'in linguistics class a few semesters back we had a lecture on the characteristics of human language. one of the coolest things that separates human speech from bird calls is the concept of lying. irrealis, it's called. the ability to think about things that aren't real right now. the future. the past. nightmares. fictions. goals. lies.' - a.c. april 24, 2006
here were are, on the edge between not yet and already. what are we doing here? what are we thinking we'll get away with? where are we imagining we'll wander off to?
this article about pretending and games that are barely games has been coming back to me over the past few days. it has reminded me in more than one way of that crazy old Linguistics professor.

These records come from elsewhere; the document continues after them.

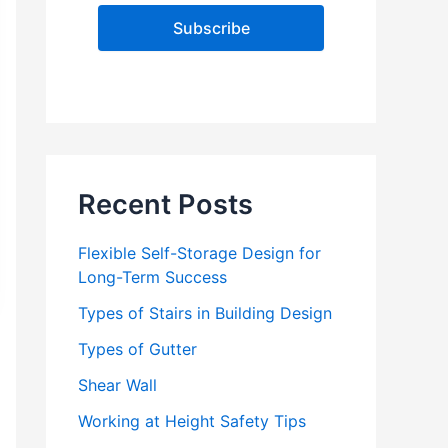
l
A
d
d
r
e
s
s
Recent Posts
Flexible Self-Storage Design for
Long-Term Success
Types of Stairs in Building Design
Types of Gutter
Shear Wall
Working at Height Safety Tips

I love what Mr. Davies says about edges. betweenness. overlap. 'Pretending is something you do with a bit of your brain, with the edges. It's a thing of inattention, not concentration.'
and that's how it becomes such a part of us. that's how while I'm reciting to my roommate this silly little fairy tale I read on wikisource last evening, she can be daydreaming about what the pair of us might do if some frightening person attacked us as we turned the corner. it's everything that isn't real, but somehow it perfectly solidifies everything that really is.
somebody once told me that actors, and actresses, were more likely to be surer of their real self underneath all the costumes. they had to be just a little bit more real than anyone else, just so they wouldn't lose themselves in all the pretending. I suppose the same principle may apply to the rest of us: pretending sharpens the edges, the contrasts of our reality. is that true?
'We don't need many cues to help us pretend. We'll find meaning in the noisiest noise - just give us a tiny signal and we'll come up with a message.' - r.d.